:: What needs to be done ::
Scan the lines below for the word "wrist". Copy each line you find it in.

:: Dataset extract ::
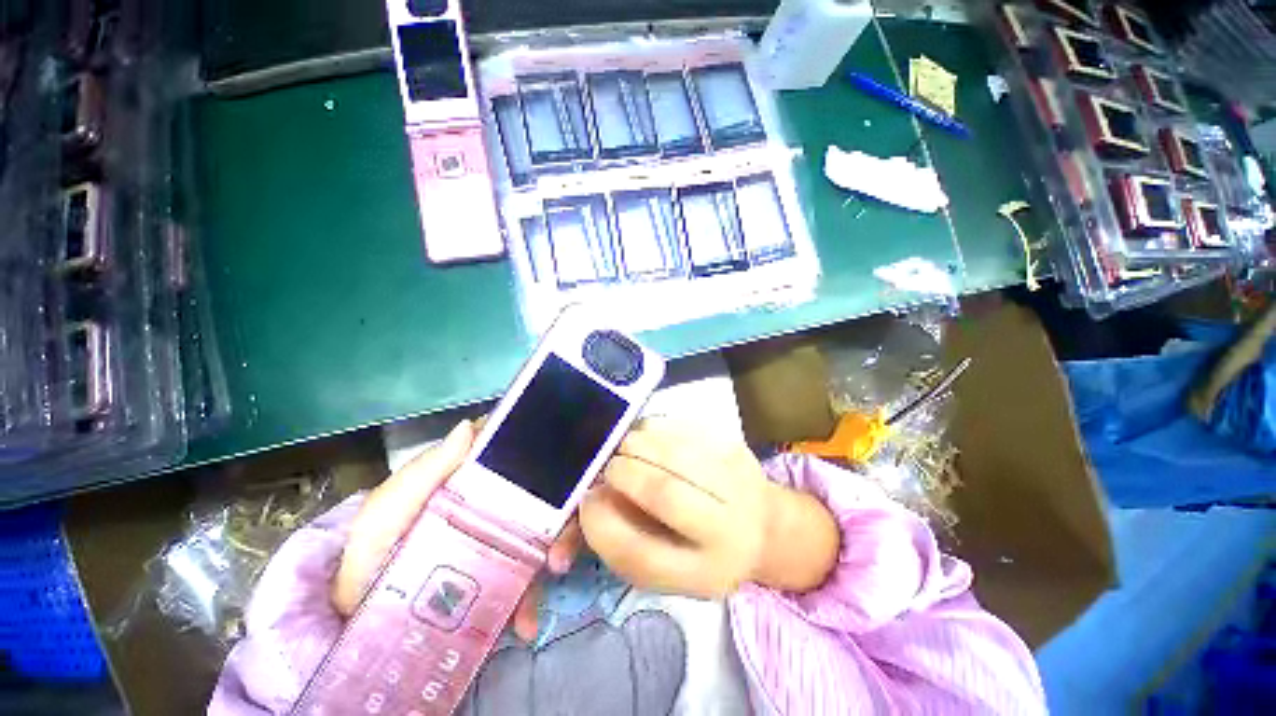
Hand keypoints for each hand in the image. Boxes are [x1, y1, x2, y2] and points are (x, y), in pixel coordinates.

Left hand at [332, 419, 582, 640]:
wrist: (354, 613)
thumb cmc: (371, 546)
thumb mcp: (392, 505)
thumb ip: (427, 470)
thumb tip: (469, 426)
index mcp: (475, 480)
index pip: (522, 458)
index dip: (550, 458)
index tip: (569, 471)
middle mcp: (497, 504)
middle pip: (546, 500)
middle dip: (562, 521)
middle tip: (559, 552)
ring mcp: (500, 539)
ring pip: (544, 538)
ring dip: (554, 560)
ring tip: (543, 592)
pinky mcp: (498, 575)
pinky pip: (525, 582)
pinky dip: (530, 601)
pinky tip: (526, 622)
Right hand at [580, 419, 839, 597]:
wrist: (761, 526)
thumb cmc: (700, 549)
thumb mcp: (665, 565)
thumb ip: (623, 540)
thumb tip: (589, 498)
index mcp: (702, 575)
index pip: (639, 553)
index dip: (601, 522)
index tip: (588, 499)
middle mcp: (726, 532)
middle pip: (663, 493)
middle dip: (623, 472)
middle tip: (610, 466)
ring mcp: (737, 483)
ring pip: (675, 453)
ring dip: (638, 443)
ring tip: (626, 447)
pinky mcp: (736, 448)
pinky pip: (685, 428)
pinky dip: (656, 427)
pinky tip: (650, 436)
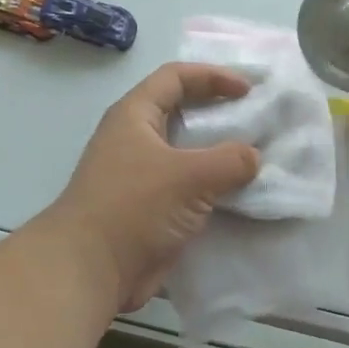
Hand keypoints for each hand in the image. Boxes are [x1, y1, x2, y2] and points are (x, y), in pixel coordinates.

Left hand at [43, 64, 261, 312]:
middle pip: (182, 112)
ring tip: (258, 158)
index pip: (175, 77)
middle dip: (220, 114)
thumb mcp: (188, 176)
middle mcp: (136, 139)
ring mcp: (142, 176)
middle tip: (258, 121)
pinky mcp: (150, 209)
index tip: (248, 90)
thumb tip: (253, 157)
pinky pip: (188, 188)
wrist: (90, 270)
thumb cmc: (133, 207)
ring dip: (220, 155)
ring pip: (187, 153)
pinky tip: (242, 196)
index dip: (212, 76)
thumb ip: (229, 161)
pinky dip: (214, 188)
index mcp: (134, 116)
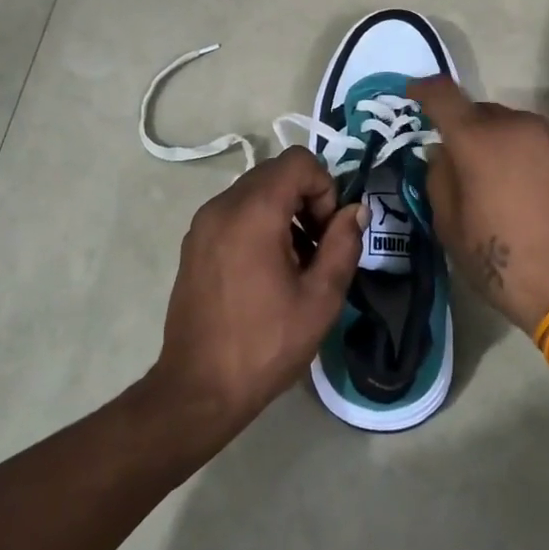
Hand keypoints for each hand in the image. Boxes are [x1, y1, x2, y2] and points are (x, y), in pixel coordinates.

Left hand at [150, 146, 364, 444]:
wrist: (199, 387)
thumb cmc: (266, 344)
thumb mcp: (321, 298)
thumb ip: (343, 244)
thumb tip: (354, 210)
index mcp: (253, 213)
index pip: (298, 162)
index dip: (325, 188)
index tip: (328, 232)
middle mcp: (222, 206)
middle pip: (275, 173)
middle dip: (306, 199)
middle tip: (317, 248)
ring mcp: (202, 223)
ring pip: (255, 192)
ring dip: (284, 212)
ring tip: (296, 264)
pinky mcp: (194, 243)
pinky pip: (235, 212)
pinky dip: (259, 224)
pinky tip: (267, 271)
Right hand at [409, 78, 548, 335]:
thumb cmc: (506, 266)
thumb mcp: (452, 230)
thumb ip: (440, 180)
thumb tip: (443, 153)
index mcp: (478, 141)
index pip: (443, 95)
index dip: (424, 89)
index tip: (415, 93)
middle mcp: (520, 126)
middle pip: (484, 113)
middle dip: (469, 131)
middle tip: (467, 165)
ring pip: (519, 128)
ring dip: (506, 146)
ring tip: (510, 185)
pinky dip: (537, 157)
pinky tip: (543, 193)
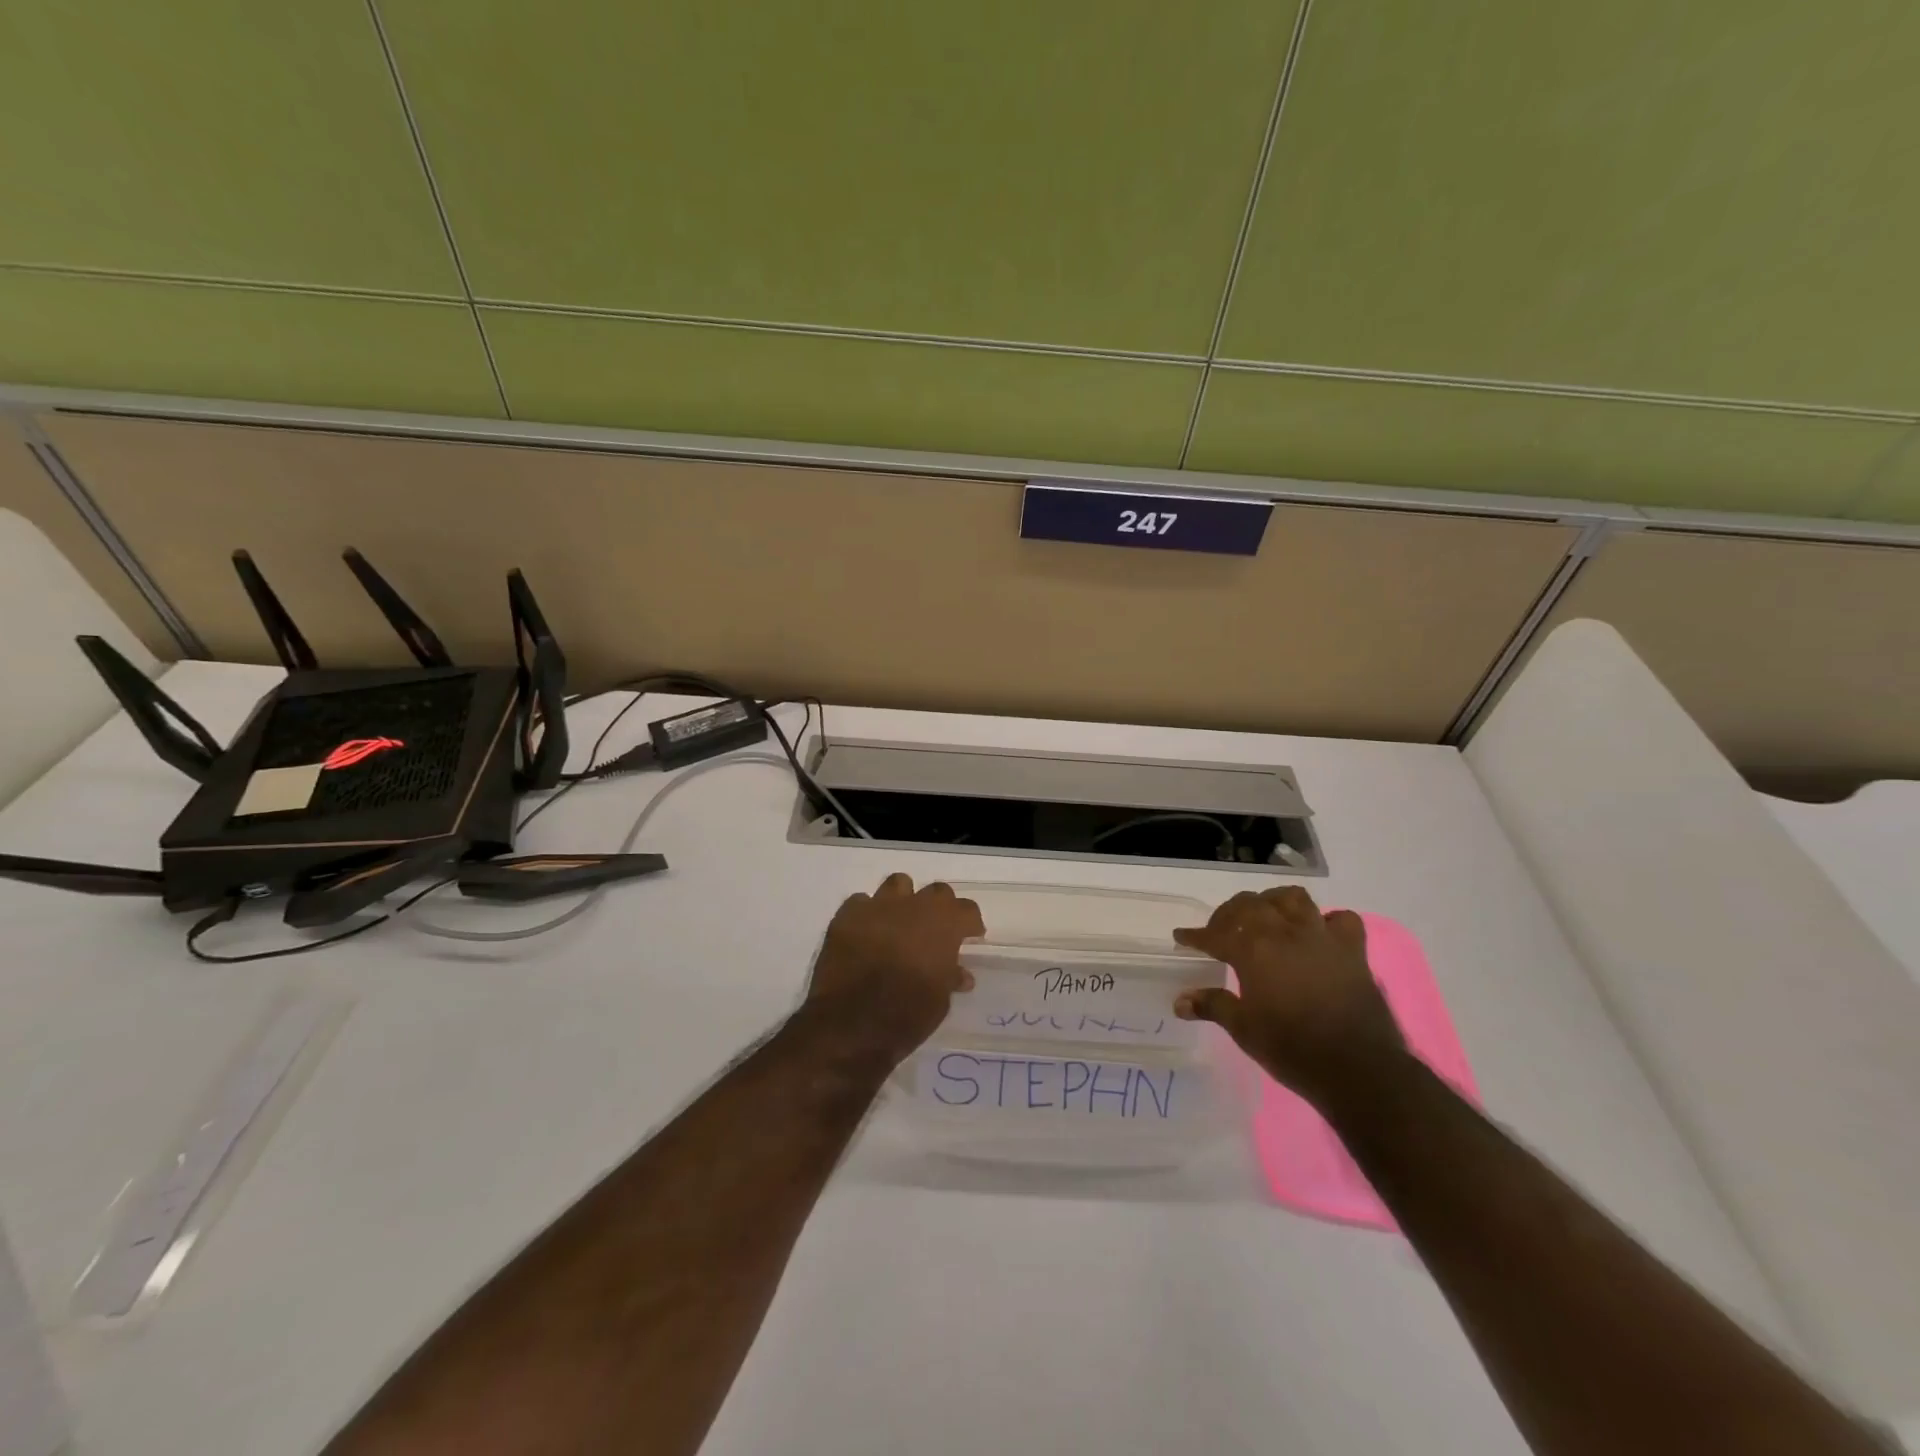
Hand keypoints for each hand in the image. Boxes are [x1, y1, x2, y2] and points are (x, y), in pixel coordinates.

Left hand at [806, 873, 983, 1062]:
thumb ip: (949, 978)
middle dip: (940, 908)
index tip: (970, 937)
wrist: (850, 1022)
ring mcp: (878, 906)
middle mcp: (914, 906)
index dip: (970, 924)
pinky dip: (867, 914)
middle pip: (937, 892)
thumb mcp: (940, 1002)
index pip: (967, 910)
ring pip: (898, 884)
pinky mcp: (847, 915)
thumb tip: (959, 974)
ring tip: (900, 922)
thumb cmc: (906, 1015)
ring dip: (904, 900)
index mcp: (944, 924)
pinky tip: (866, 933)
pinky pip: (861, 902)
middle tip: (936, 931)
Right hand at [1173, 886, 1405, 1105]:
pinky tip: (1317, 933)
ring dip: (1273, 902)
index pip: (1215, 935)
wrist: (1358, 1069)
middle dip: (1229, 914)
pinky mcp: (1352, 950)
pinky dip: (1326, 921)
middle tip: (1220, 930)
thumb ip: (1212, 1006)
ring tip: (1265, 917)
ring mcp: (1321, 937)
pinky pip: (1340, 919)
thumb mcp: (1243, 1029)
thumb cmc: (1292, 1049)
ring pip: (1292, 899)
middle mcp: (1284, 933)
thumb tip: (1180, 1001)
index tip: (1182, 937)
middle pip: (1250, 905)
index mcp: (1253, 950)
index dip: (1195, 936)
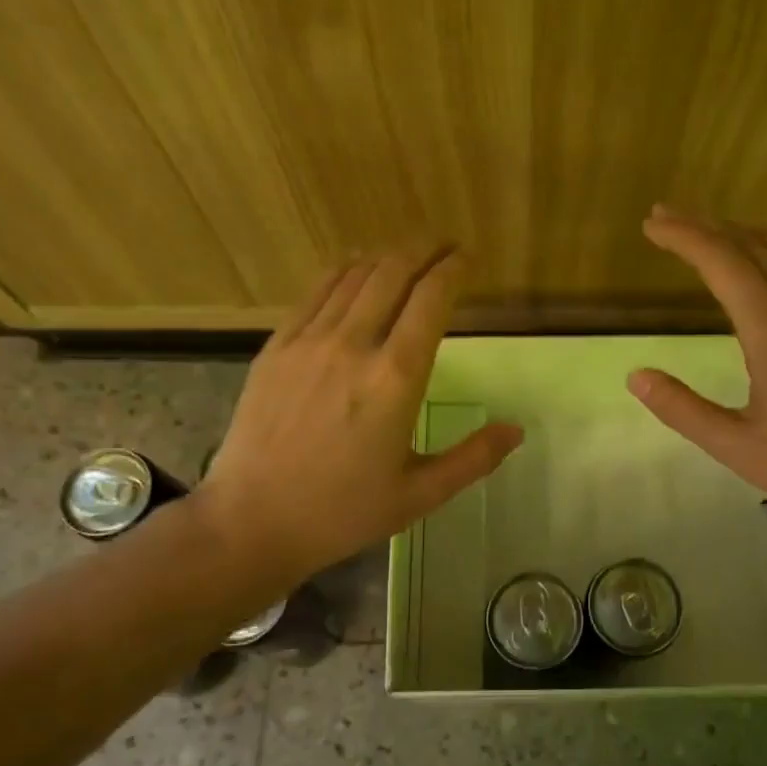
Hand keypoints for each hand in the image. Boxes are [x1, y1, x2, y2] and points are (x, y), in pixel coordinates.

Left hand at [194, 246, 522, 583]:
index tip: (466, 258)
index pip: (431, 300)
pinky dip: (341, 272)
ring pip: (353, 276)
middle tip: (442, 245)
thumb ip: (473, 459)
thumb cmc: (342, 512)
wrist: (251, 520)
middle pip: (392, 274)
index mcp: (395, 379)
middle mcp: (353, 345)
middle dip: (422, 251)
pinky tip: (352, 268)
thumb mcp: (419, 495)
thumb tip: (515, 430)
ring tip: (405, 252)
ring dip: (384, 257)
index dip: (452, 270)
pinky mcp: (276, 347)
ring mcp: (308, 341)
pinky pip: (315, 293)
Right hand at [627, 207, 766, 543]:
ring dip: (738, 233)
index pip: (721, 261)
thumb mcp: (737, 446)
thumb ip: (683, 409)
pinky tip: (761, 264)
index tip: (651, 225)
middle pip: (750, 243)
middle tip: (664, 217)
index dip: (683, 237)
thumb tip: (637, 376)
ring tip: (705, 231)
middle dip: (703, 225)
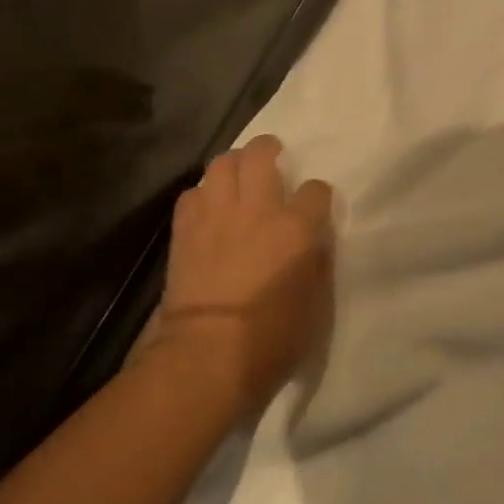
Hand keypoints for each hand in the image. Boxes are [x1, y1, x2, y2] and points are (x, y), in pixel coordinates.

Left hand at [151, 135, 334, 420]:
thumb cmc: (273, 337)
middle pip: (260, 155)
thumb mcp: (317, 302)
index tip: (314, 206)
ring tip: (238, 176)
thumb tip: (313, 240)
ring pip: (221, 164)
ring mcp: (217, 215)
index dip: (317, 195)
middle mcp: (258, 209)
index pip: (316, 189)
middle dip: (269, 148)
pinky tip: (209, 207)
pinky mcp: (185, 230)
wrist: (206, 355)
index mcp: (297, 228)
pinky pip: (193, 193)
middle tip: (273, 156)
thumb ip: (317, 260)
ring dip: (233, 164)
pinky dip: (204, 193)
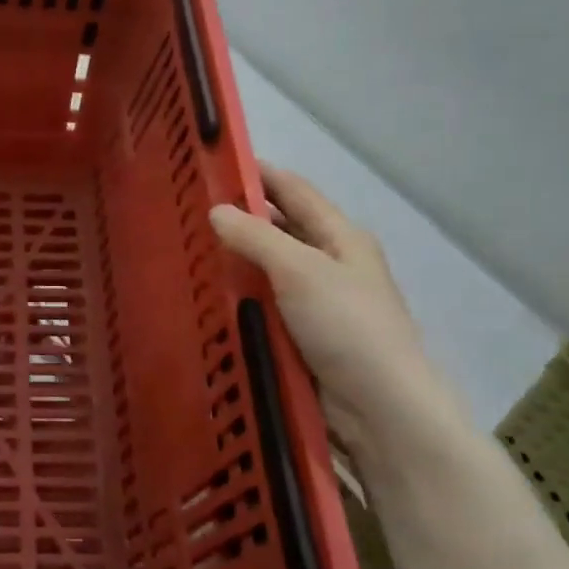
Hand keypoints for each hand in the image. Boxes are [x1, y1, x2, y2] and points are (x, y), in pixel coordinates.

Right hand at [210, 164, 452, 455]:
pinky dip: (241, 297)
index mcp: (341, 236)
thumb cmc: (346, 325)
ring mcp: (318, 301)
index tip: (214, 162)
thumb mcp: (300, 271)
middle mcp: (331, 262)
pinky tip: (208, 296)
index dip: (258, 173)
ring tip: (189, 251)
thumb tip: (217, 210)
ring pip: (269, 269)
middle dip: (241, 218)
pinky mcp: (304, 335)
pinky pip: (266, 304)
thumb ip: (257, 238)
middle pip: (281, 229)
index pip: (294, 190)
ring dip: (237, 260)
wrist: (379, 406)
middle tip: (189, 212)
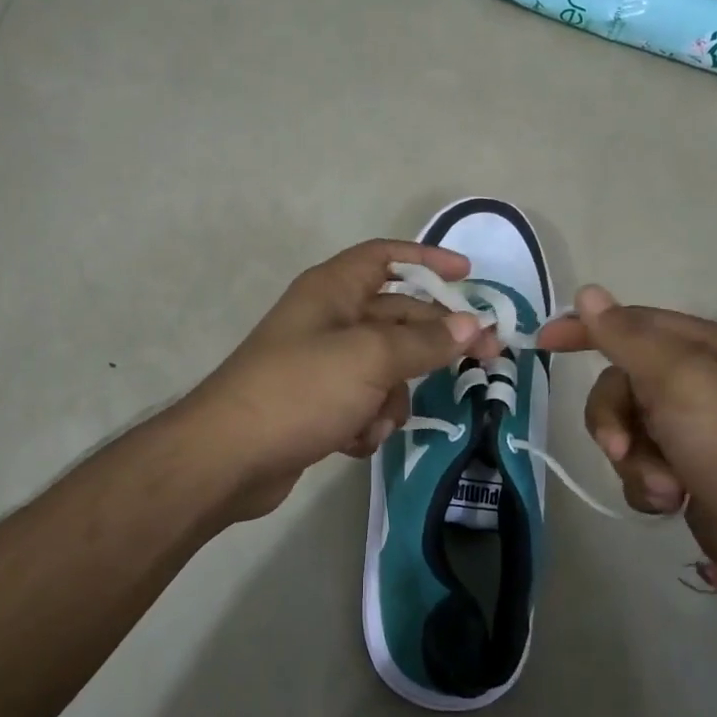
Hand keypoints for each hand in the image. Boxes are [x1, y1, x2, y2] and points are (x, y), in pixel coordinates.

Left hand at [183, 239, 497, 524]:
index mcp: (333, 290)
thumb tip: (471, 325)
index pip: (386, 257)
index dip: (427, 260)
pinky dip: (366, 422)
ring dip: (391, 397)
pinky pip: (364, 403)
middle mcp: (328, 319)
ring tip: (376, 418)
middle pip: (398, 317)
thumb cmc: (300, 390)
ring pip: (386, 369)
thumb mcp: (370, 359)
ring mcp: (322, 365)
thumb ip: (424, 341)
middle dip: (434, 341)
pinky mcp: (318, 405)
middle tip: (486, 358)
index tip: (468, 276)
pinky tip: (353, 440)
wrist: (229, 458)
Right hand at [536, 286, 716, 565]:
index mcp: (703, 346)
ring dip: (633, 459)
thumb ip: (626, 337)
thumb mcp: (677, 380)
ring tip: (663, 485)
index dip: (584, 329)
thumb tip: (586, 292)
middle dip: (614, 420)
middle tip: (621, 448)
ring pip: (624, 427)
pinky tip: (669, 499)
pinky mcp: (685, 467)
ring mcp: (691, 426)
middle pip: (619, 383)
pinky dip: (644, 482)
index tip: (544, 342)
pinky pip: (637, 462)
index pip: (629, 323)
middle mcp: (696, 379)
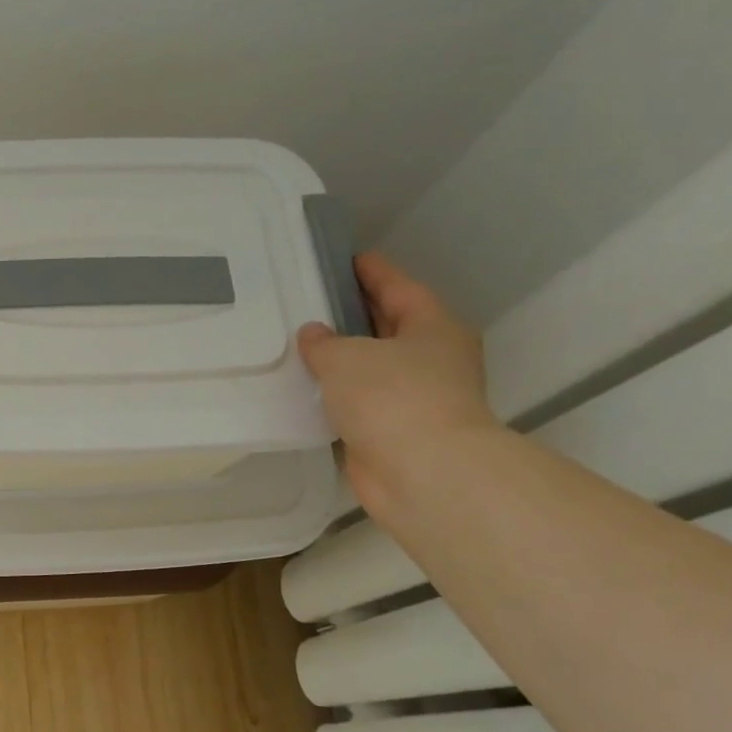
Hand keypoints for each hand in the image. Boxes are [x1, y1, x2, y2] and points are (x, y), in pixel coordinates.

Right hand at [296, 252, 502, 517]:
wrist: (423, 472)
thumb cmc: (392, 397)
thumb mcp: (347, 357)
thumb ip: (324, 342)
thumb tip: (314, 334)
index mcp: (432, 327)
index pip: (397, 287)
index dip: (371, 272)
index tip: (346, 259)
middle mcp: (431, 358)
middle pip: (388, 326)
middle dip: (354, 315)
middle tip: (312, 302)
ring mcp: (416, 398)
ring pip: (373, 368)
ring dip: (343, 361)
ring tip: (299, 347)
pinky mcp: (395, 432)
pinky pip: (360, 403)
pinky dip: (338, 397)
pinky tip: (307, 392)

:: Answer to this exercise ::
wrist: (354, 613)
wrist: (761, 526)
wrist: (90, 270)
wrist: (199, 387)
wrist: (850, 1022)
wrist: (1358, 1069)
wrist: (251, 520)
wrist: (206, 355)
wrist: (379, 406)
wrist: (229, 458)
wrist: (423, 472)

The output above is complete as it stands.